Article Preview
TopIntroduction
Ontologies play an important role in many computer applications where it is necessary to overcome the problems of heterogeneity and diversity in semantics. They define a formal semantics for the information enabling the interoperability of information sources (Fensel, 2001). With the emergence of the semantic web, ontologies have proliferated and are accessible to a wide audience. This leads to the appearance of several, but overlapping ontologies for the same domain and each source of information is free to choose the most appropriate ontology to its needs. Consequently, the problem of information interoperability turns to ontology interoperability. Ontology interoperability can be achieved by ontology matching tools which aim at finding semantic correspondences between related entities of different ontologies (Euzenat & Shvaiko, 2013). These correspondences express semantic relations between entities of different ontologies. The set of these correspondences constitutes an alignment between ontologies. An alignment is used to import data from an ontology to another, translating queries between them or merging ontologies in a global one (Euzenat & Shvaiko, 2013).

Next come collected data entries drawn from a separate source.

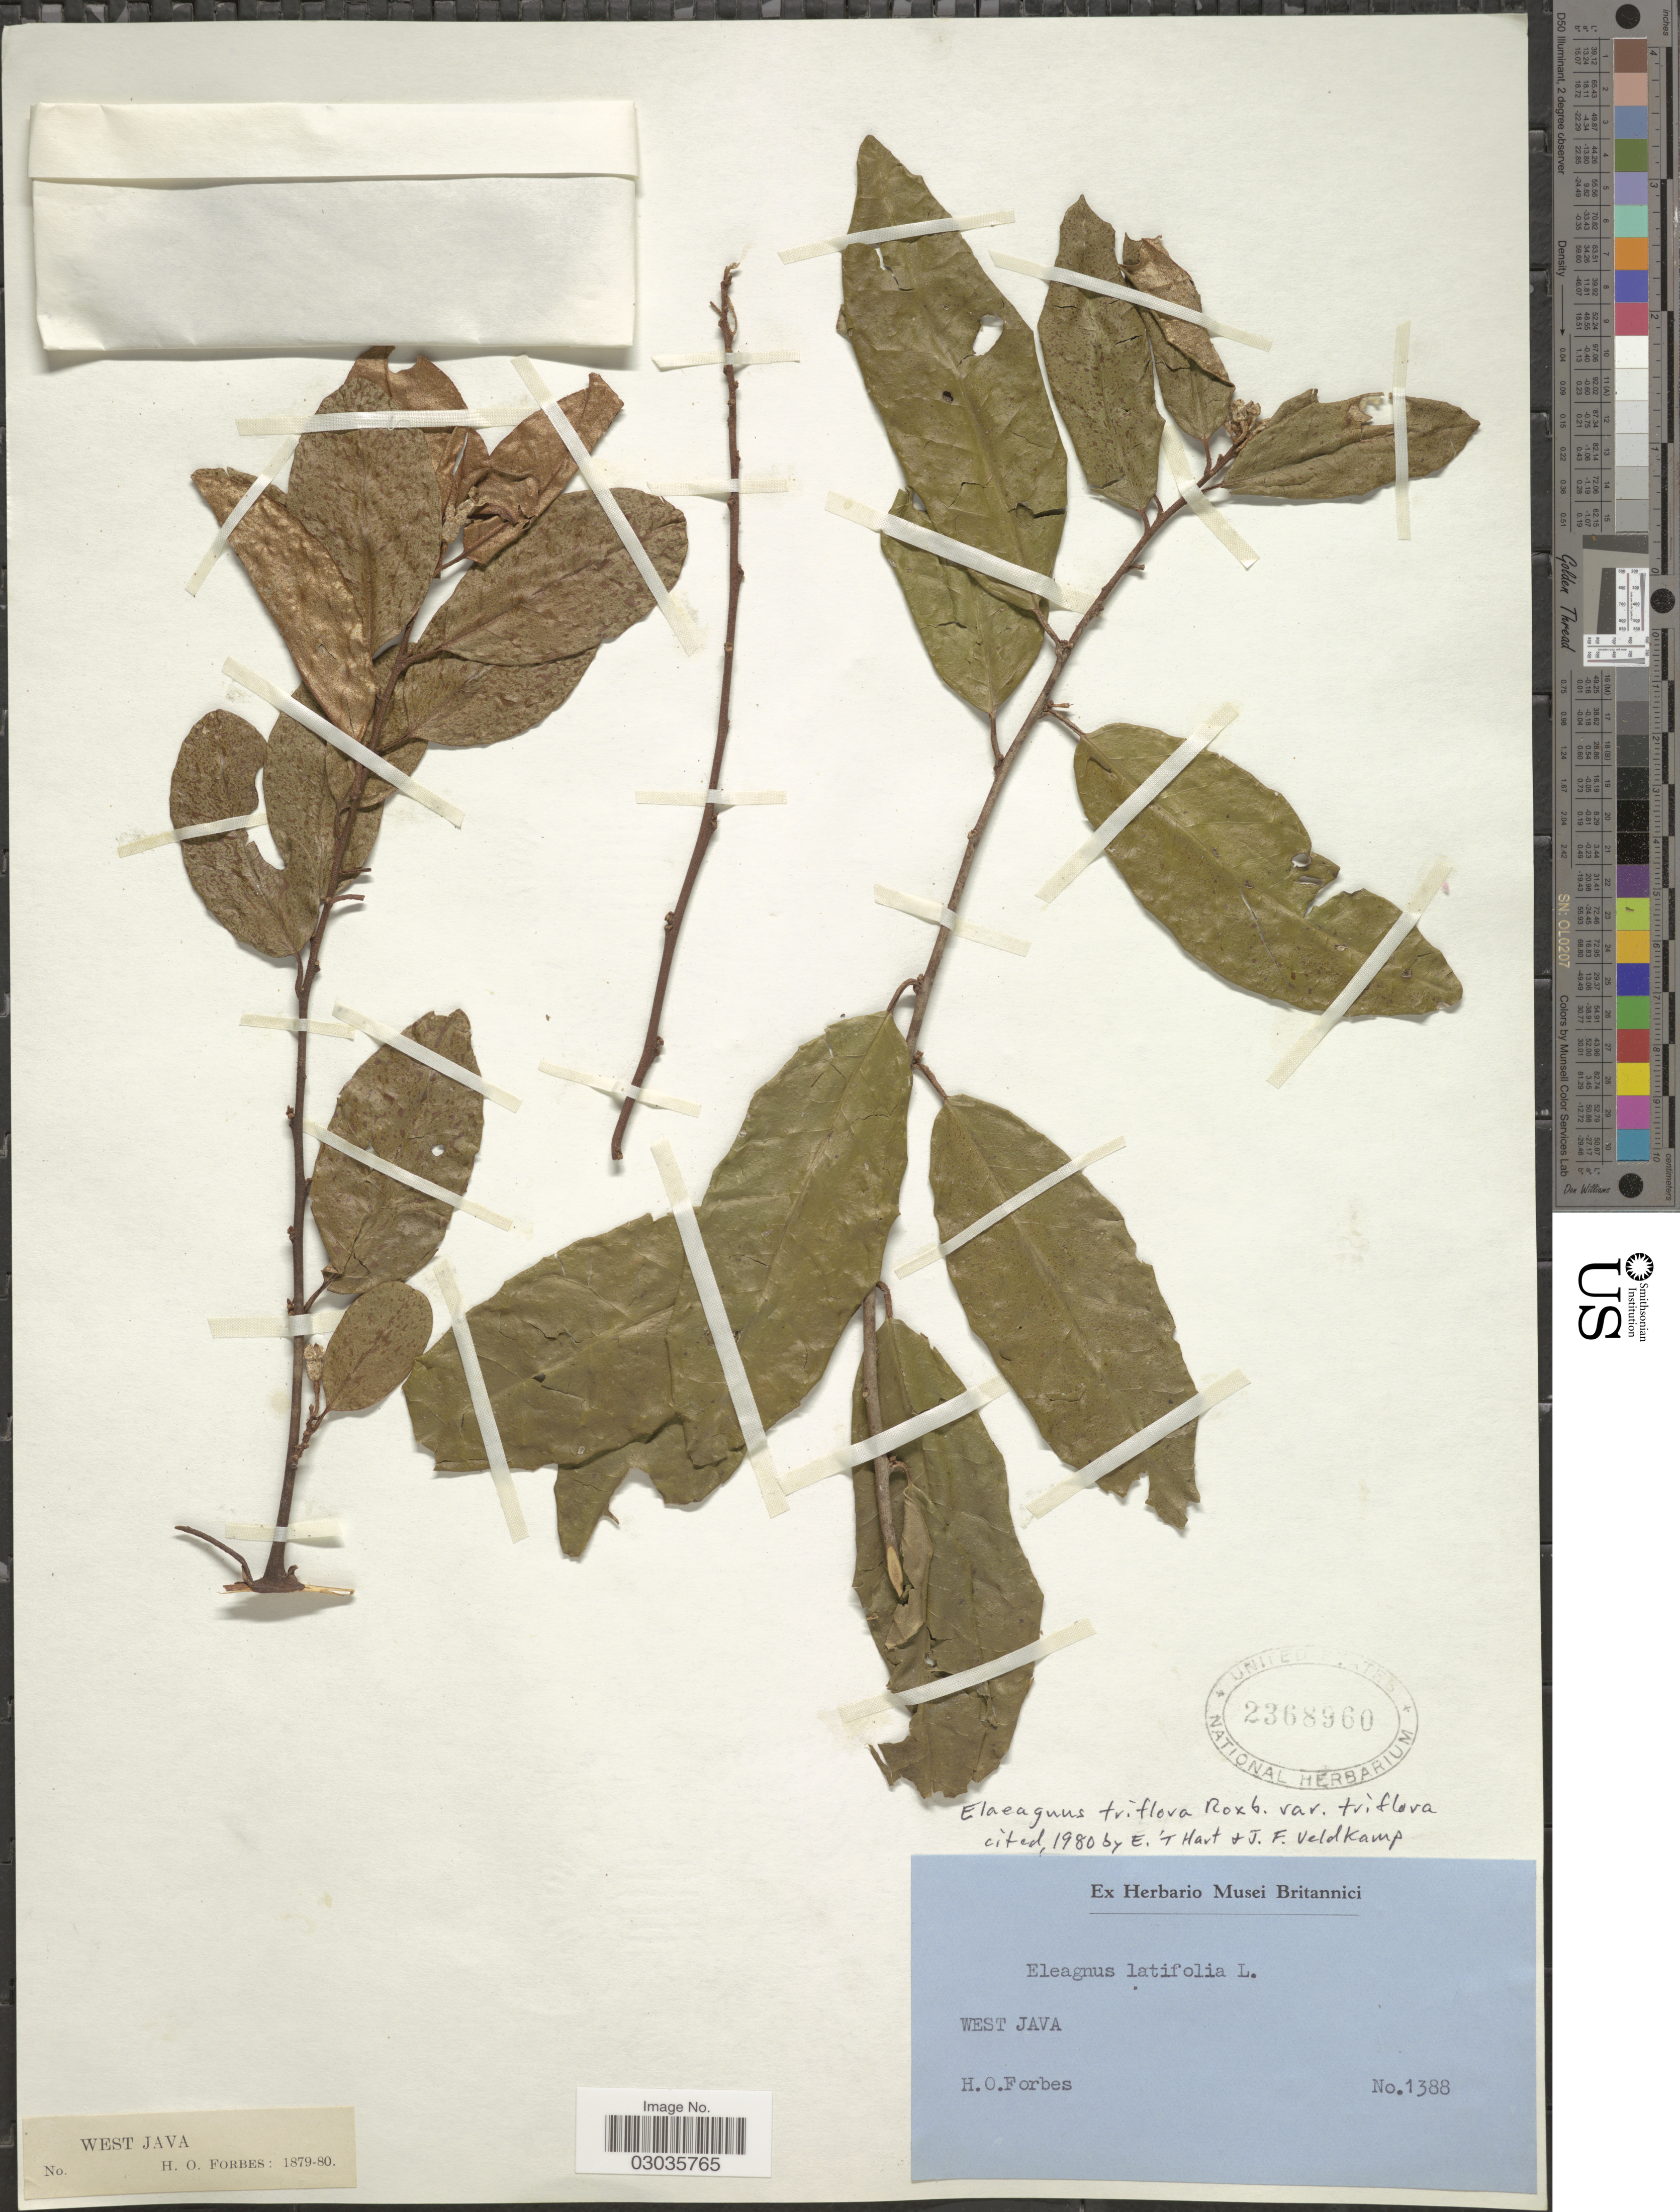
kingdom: Plantae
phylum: Tracheophyta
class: Magnoliopsida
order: Rosales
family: Elaeagnaceae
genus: Elaeagnus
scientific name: Elaeagnus triflora var. triflora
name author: Roxb.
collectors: H. O. Forbes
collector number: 1388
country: Indonesia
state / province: Java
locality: West Java.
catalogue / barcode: US 2368960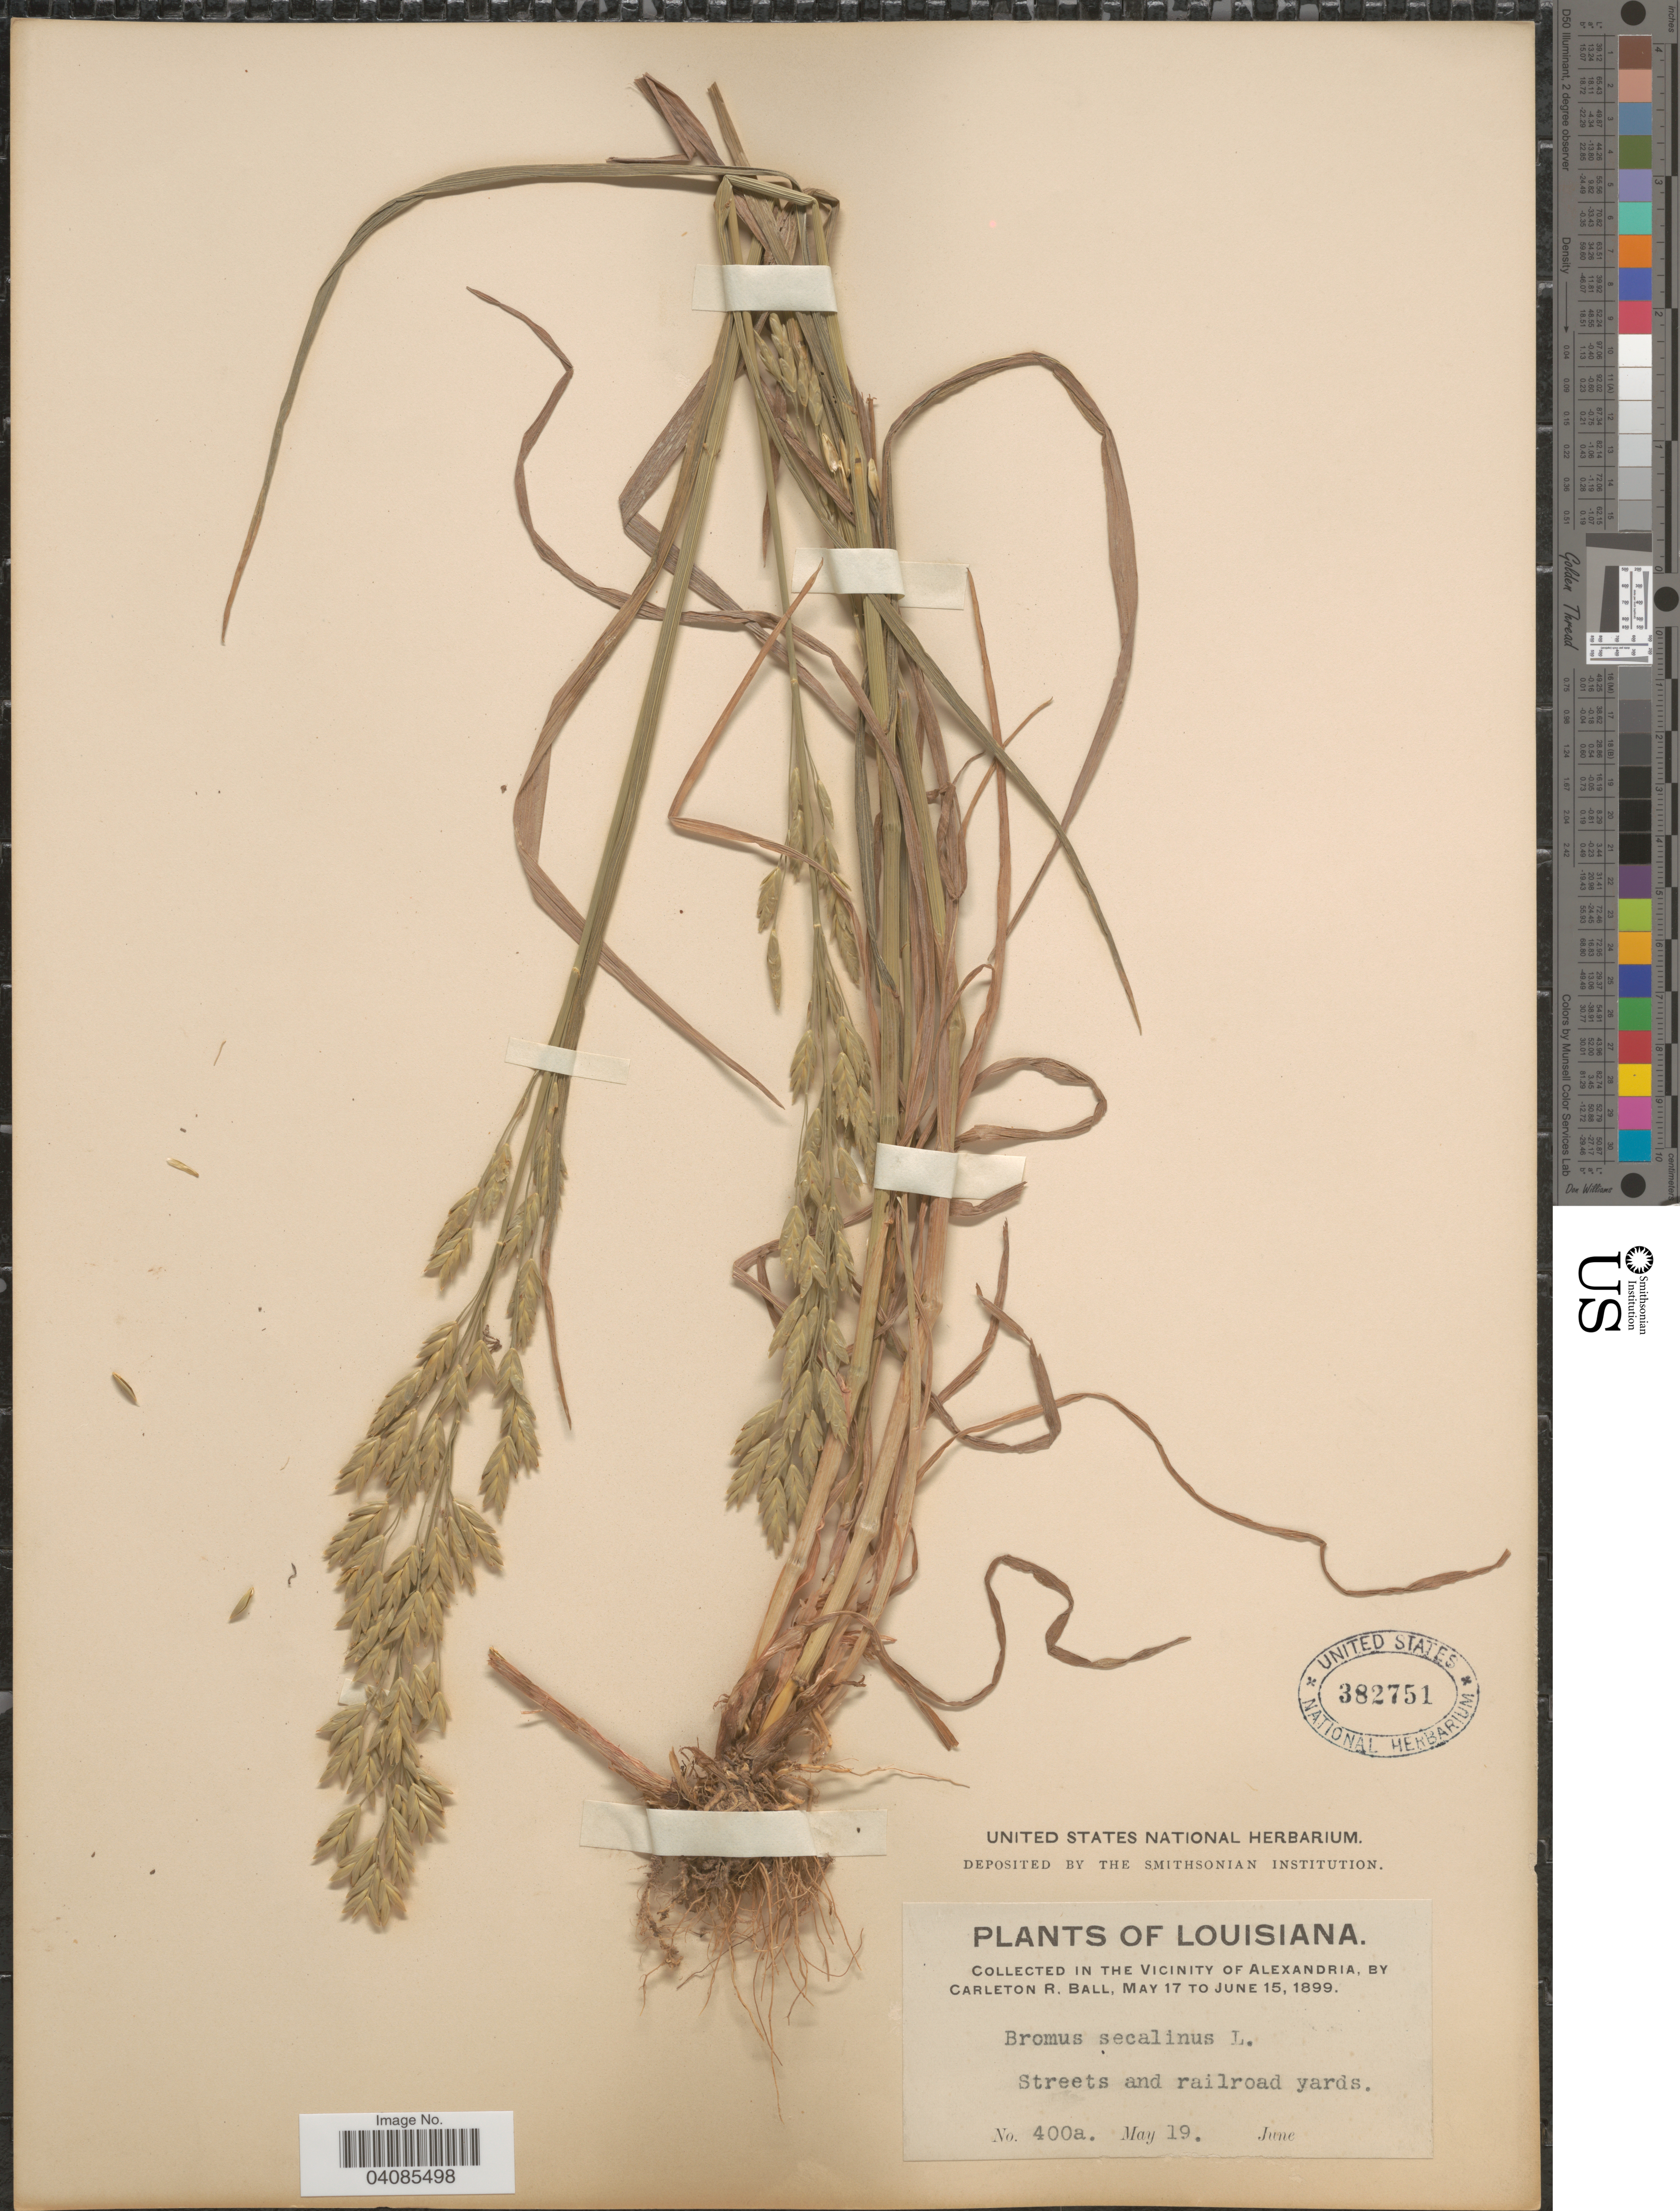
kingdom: Plantae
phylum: Tracheophyta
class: Liliopsida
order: Poales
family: Poaceae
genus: Bromus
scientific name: Bromus secalinus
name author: L.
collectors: C. R. Ball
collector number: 400a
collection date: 1899-05-19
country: United States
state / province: Louisiana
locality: In the Vicinity of Alexandria. Streets and railroad yards.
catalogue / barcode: US 382751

Ontologies are not static conceptual models of “eternal” truth, but artifacts reflecting our gradual understanding of reality (Hepp, 2007). Hence, ontologies are continuously in evolution so that they reflect changes in the application domain or in the business strategy and incorporating additional functionality according to changes in users’ needs (Stojanovic, 2004). The dynamic aspect of ontologies can affect and make obsolete the alignment between them. This is a case of the known alignment evolution problem (Euzenat & Shvaiko, 2013; Dos Reis et al., 2013; Groß et al., 2013; Dos Reis et al., 2015; Martins & Silva, 2009). We call such a case as alignment evolution under ontology change.
Usually, alignment evolution corresponds to the creation of a new alignment, derived from an existing one (Euzenat & Shvaiko, 2013). Recently, some approaches (Dos Reis et al., 2013; Groß et al., 2013; Martins and Silva, 2009) have emerged to deal with alignment evolution under ontology change. The main challenge of these approaches is how to adapt the old alignment according to ontology change. Influenced by the underlying representation of ontologies, none of these approaches considers the formal semantics of ontologies and hence of alignment. Therefore, many properties about alignment quality are neglected when dealing with this problem. In practice, knowledge systems encode ontologies and alignments as knowledge bases (Grimm & al., 2011). The set of axioms contained in these bases constitutes the explicit knowledge and implicit knowledges are logical consequences of them. Under this logical representation of ontologies and alignment, ontology evolution may result in serious consequences for the alignment. For instance, some added axioms may lead to inconsistent alignment. Moreover, removed axioms may still be logical consequences of alignment while breaking users’ needs and applications’ requirements.